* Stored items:
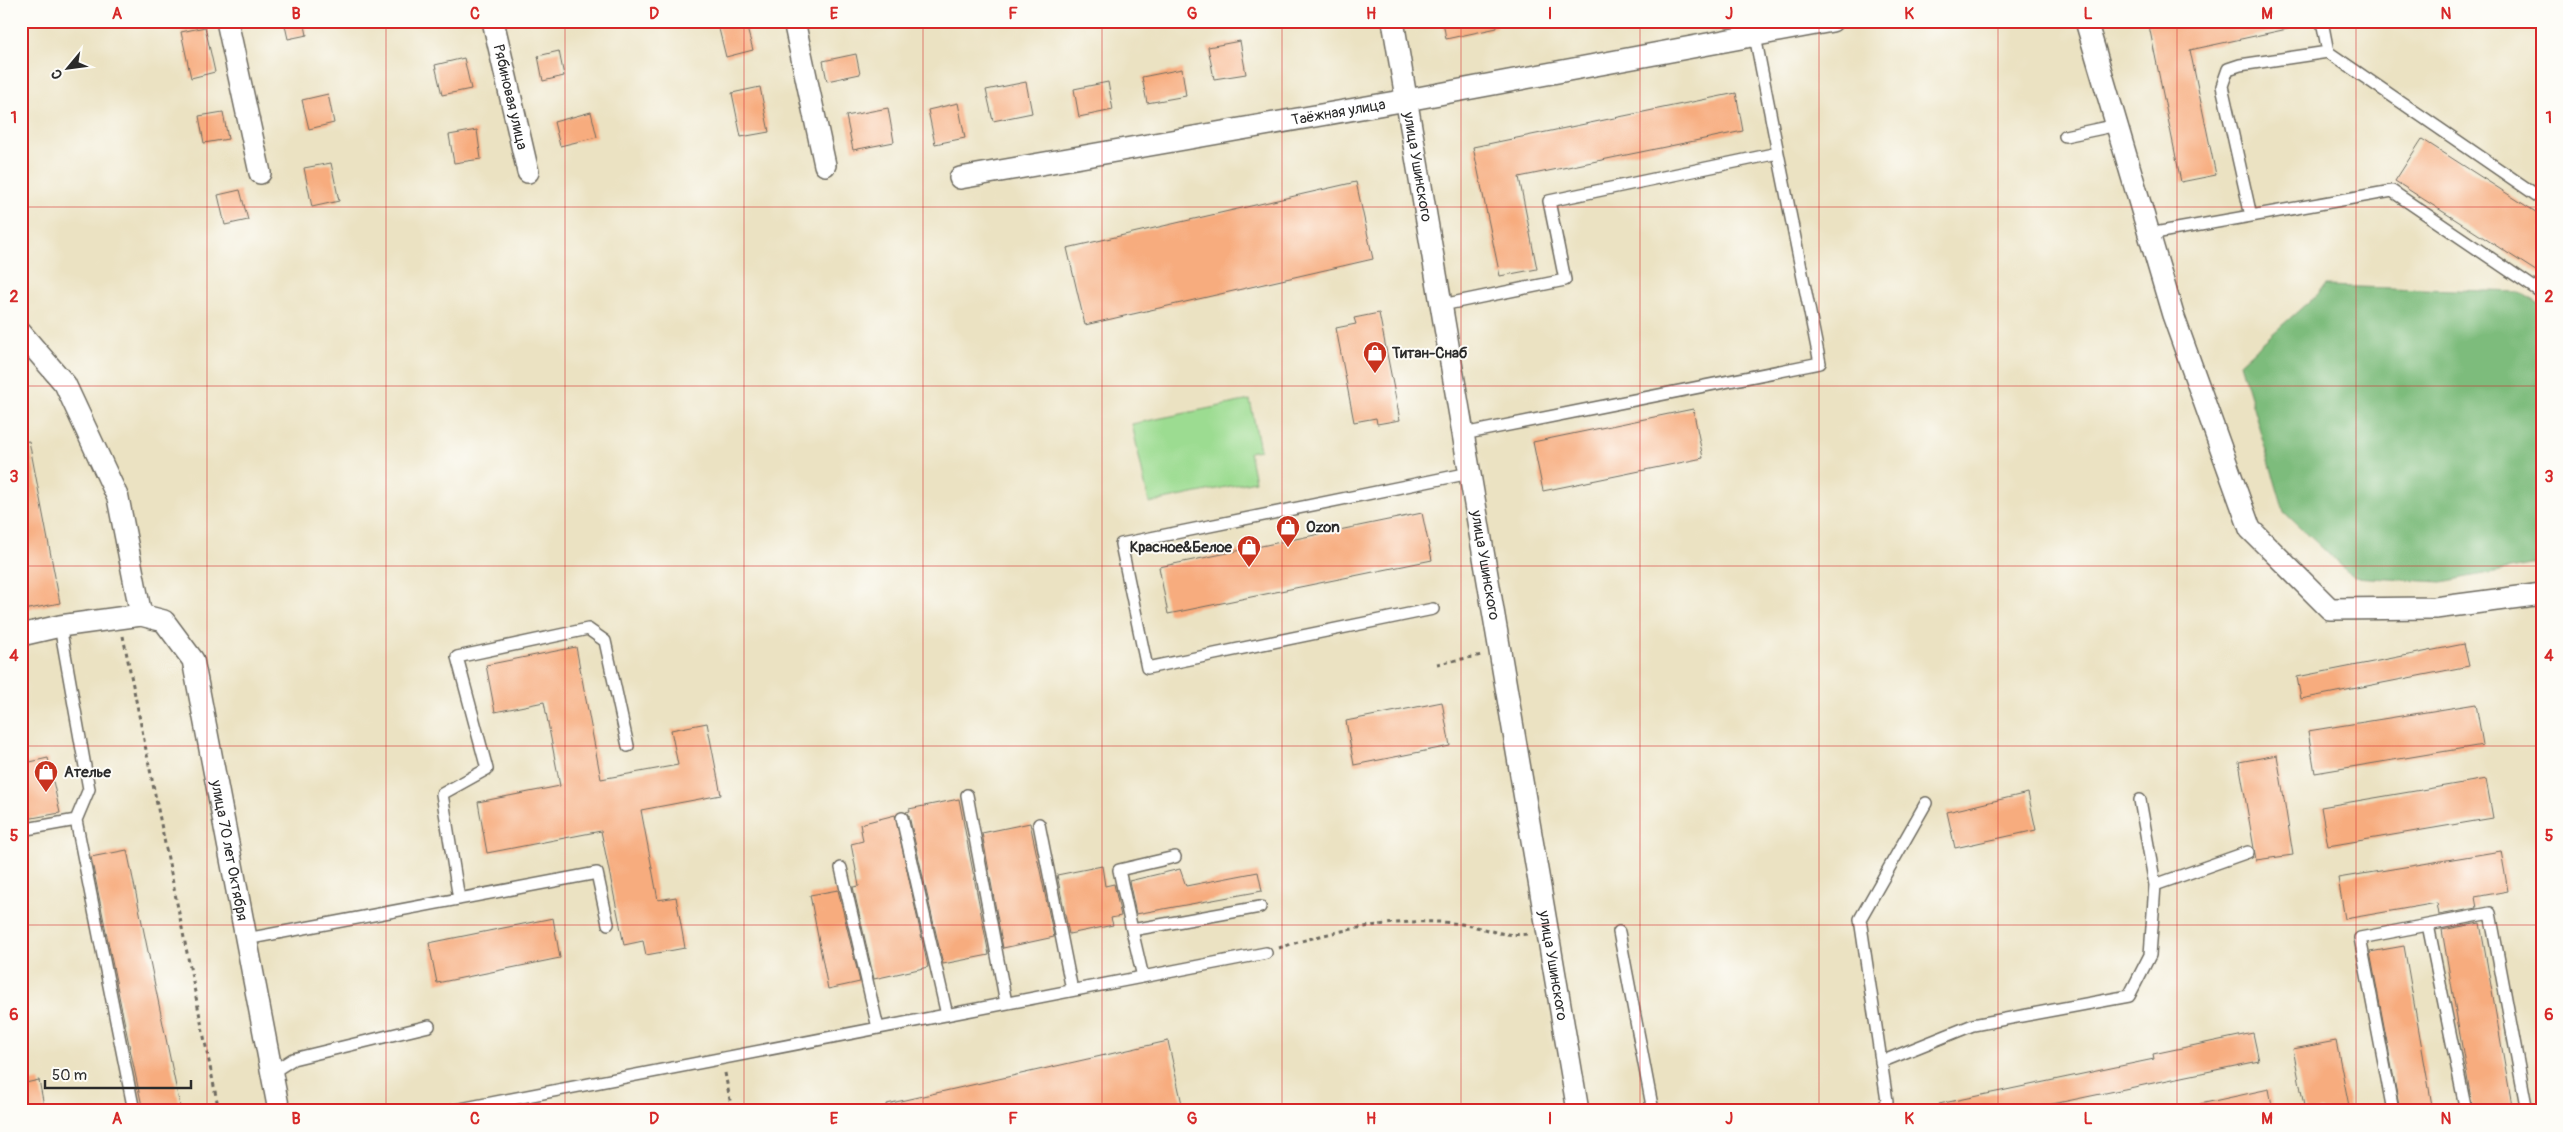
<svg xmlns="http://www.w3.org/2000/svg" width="2563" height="1132" font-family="Pangolin,sans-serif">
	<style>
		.green { fill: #9cdc91; stroke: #64845e }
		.forest { fill: #7dbc7b; stroke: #547453 }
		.building { fill: #f7ac7e }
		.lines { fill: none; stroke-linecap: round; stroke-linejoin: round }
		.lane-casing { stroke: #6e6b60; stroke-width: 14 }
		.street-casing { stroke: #6e6b60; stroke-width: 24 }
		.path { stroke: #6e6b60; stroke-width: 3; stroke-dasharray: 4 4; stroke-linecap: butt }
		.lane { stroke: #fff; stroke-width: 11 }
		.street { stroke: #fff; stroke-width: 21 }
		.grid { fill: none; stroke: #d62828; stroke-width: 1; stroke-opacity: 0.55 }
		.labels { text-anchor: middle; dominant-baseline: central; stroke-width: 4; stroke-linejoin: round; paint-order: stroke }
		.street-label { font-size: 15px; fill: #2b2b2b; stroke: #fdfcf7 }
		.poi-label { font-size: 15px; font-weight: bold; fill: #2b2b2b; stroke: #fdfcf7; text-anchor: start }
		.neatline { fill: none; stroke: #d62828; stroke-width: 2 }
		.grid-label { font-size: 16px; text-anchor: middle; font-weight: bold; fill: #d62828 }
	</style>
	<rect width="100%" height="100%" fill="#fdfcf7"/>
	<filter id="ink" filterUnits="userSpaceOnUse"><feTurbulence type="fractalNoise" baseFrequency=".02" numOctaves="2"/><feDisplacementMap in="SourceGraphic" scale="10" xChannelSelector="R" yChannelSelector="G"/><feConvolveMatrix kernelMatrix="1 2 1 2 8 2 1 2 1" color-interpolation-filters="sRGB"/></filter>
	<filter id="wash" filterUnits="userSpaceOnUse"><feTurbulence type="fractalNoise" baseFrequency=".0096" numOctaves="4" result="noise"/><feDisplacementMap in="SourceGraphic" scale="20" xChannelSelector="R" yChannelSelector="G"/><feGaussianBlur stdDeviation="1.12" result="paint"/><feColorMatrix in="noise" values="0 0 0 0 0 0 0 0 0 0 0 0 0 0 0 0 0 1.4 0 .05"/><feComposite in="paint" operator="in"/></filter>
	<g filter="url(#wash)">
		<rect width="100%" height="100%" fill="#ebe2c2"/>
		<path class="green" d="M1250 400 1260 450 1249 452 1255 481 1149 503 1132 424Z"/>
		<path class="forest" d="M2326 286 2519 292 2542 305V563L2441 582 2353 577 2284 512 2240 363Z"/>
		<g id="blocks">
			<path class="building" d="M284 21H304L307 35 288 39Z
				M717 21H745L753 50 726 57Z
				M1443 21H1496L1497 28 1446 39Z
				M2148 21H2291L2292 28 2190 50 2216 175 2181 182Z
				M205 27 215 72 191 78 181 32Z
				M1240 41 1246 74 1214 79 1208 47Z
				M559 51 564 76 543 81 538 56Z
				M856 54 860 74 827 81 823 61Z
				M464 58 471 89 442 95 435 65Z
				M1182 69 1186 96 1147 103 1142 77Z
				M1026 82 1032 113 993 121 986 90Z
				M1108 82 1113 110 1079 117 1074 89Z
				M760 87 769 132 741 137 732 93Z
				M1736 93 1743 131 1519 177 1537 269 1500 276 1473 147Z
				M328 94 334 123 309 129 302 100Z
				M958 103 965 138 935 144 928 110Z
				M888 108 894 142 853 150 846 116Z
				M223 112 228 139 204 143 199 116Z
				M591 112 597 137 560 146 554 122Z
				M477 130 481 159 454 163 449 135Z
				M2422 139 2542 216V275L2395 181Z
				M331 163 339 201 312 207 304 168Z
				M1356 182 1373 259 1085 325 1067 248Z
				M240 190 248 220 225 225 218 195Z
				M1379 313 1400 420 1377 424 1376 418 1354 422 1336 328 1356 324 1354 318Z
				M1693 409 1703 458 1543 491 1533 442Z
				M29 441 60 603 24 610 21 596V442Z
				M1422 513 1432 560 1168 614 1159 567Z
				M2464 644 2469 666 2301 699 2297 677Z
				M576 647 601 779 678 765 671 730 707 723 721 795 641 810 658 900 676 897 685 948 646 955 643 941 624 945 601 831 487 853 478 802 560 786 544 702 495 712 486 665Z
				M1442 702 1450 746 1354 765 1346 721Z
				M2476 704 2483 745 2315 773 2308 731Z
				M2277 755 2293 855 2256 860 2239 762Z
				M48 758 60 813 21 820V764Z
				M2486 779 2493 818 2328 846 2321 807Z
				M2028 793 2036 830 1955 848 1947 812Z
				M959 799 989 955 943 964 909 816 906 812 910 811 909 809Z
				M895 815 928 967 874 979 853 887 859 886 851 844 863 841 860 824Z
				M1030 823 1054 937 1003 948 982 833Z
				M127 850 181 1111H143L121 1006 91 857Z
				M2501 851 2508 891 2475 897 2477 908 2439 915 2437 903 2345 919 2338 878Z
				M1102 866 1105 886 1114 884 1121 916 1111 918 1113 925 1069 934 1057 875Z
				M1180 869 1186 886 1258 872 1262 891 1136 914 1129 881Z
				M838 890 860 982 828 989 810 895Z
				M553 918 560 958 437 983 429 943Z
				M2480 923 2513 1111H2473L2442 930Z
				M2404 946 2433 1111H2400L2370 952Z
				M2253 1033 2259 1061 2019 1111H1940L1939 1104 2154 1059 2153 1054Z
				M1168 1041 1182 1104 1153 1111H887V1104Z
				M2336 1041 2350 1111H2305L2293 1049Z
				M39 1080 45 1111H21V1084Z
				M2269 1089 2273 1111H2201L2200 1104Z"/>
		</g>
	</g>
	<g filter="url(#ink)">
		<use href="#blocks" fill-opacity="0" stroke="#6e6b60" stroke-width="1"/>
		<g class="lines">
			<g class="lane-casing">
				<path id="lane" d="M2322 21 2328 52 2542 199
					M2065 136 2117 125
					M2251 216 2222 86 2228 69 2240 65 2328 52
					M2149 234 2392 191 2542 293
					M1442 305 1565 280 1549 201 1778 153 1755 36
					M1463 434 1820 363 1778 153
					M1433 609 1147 668 1121 544 1470 473
					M60 626 89 789 76 820
					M967 795 1006 1003
					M902 818 947 1015
					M1039 824 1072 990
					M21 830 76 820 134 1111
					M841 868 878 1028
					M2155 885 2248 852
					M459 899 442 794 487 769 457 657 588 629 605 641 628 746
					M2428 925 2466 1111
					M1132 930 1119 870 1175 857
					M1619 932 1653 1111
					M246 939 597 873 608 924
					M1143 977 1132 930 1260 907
					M1881 1062 1973 1025 2129 996 2150 955 2155 885 2140 800
					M271 1073 293 1059 429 1026
					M450 1111 1266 953
					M1879 1111 1887 1101 1860 919 1926 803
					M2393 1111 2360 938 2490 913 2527 1111"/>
			</g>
			<g class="street-casing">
				<g id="street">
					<path d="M227 21 260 173"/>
					<path id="s1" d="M493 21 528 172"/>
					<path d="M794 21 825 165"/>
					<path id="s2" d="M1393 21 1578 1111"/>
					<path d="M2086 21 2173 315 2250 529 2330 609 2435 608 2542 594"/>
					<path id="s3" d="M960 178 1407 100 1832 21"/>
					<path d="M21 333 65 384 118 498 141 615"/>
					<path id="s4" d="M21 635 60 626 141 615 164 621 193 660 279 1111"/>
				</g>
			</g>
			<path class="path" d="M123 636 219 1111
				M1437 664 1482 655
				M1279 948C1333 930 1404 916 1461 924 1488 928 1499 937 1528 934
				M725 1073 732 1111"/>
			<use href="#lane" class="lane"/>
			<use href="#street" class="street"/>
		</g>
	</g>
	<path class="grid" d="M207 21V1111M386 21V1111M565 21V1111M744 21V1111M923 21V1111M1102 21V1111M1282 21V1111M1461 21V1111M1640 21V1111M1819 21V1111M1998 21V1111M2177 21V1111M2356 21V1111M21 207H2542M21 386H2542M21 566H2542M21 746H2542M21 925H2542"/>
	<defs>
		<g id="shop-pin" transform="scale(1.25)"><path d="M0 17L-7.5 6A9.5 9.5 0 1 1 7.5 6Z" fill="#c8321e" stroke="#fdfcf7"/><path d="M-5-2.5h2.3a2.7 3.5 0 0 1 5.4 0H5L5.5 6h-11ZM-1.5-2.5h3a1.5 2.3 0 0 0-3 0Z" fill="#fff"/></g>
	</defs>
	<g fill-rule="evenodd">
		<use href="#shop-pin" x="1375" y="353"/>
		<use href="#shop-pin" x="1288" y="527"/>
		<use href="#shop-pin" x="1249" y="547"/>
		<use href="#shop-pin" x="46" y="772"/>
	</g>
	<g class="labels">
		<g class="street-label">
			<text stroke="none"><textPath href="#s1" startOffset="78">Рябиновая улица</textPath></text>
			<text stroke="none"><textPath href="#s3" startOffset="384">Таёжная улица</textPath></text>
			<text stroke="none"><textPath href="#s2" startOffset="148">улица Ушинского</textPath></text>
			<text stroke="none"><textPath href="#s2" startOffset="552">улица Ушинского</textPath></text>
			<text stroke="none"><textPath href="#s4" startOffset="388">улица 70 лет Октября</textPath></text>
			<text stroke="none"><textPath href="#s2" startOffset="958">улица Ушинского</textPath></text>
		</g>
		<g class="poi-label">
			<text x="1392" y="353">Титан-Снаб</text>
			<text x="1306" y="527">Ozon</text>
			<text x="1232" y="547" text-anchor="end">Красное&amp;Белое</text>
			<text x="64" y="772">Ателье</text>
		</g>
	</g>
	<rect width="2563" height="1132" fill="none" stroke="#fdfcf7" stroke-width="55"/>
	<g transform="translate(68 68) rotate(241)" stroke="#fdfcf7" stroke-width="4" paint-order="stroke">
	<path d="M0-4L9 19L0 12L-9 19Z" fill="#2b2b2b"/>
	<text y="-8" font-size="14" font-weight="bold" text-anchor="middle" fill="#2b2b2b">С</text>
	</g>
	<path d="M45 1080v8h146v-8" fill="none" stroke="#2b2b2b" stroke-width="2.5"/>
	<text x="52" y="1080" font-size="15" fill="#2b2b2b" stroke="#fdfcf7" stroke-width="4" paint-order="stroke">50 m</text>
	<rect x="28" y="28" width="2508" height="1076" class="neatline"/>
	<g class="grid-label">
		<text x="117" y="19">A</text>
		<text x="296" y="19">B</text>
		<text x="475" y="19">C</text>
		<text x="654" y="19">D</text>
		<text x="834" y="19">E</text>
		<text x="1013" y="19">F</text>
		<text x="1192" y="19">G</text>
		<text x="1371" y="19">H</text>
		<text x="1550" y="19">I</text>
		<text x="1729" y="19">J</text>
		<text x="1909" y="19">K</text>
		<text x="2088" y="19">L</text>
		<text x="2267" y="19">M</text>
		<text x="2446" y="19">N</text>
		<text x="14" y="123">1</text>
		<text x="2549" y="123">1</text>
		<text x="14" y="302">2</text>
		<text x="2549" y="302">2</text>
		<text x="14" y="482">3</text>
		<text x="2549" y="482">3</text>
		<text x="14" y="661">4</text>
		<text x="2549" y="661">4</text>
		<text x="14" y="841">5</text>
		<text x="2549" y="841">5</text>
		<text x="14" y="1020">6</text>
		<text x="2549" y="1020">6</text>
		<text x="117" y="1124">A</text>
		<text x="296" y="1124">B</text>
		<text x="475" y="1124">C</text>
		<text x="654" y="1124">D</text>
		<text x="834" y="1124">E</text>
		<text x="1013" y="1124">F</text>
		<text x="1192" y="1124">G</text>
		<text x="1371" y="1124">H</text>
		<text x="1550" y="1124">I</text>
		<text x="1729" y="1124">J</text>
		<text x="1909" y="1124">K</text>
		<text x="2088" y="1124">L</text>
		<text x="2267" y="1124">M</text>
		<text x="2446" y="1124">N</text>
	</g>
</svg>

* TASK TO CARRY OUT: Every line that contains "lines" should be copied out of the data.

* SOLUTION BELOW:
		.lines { fill: none; stroke-linecap: round; stroke-linejoin: round }
		<g class="lines">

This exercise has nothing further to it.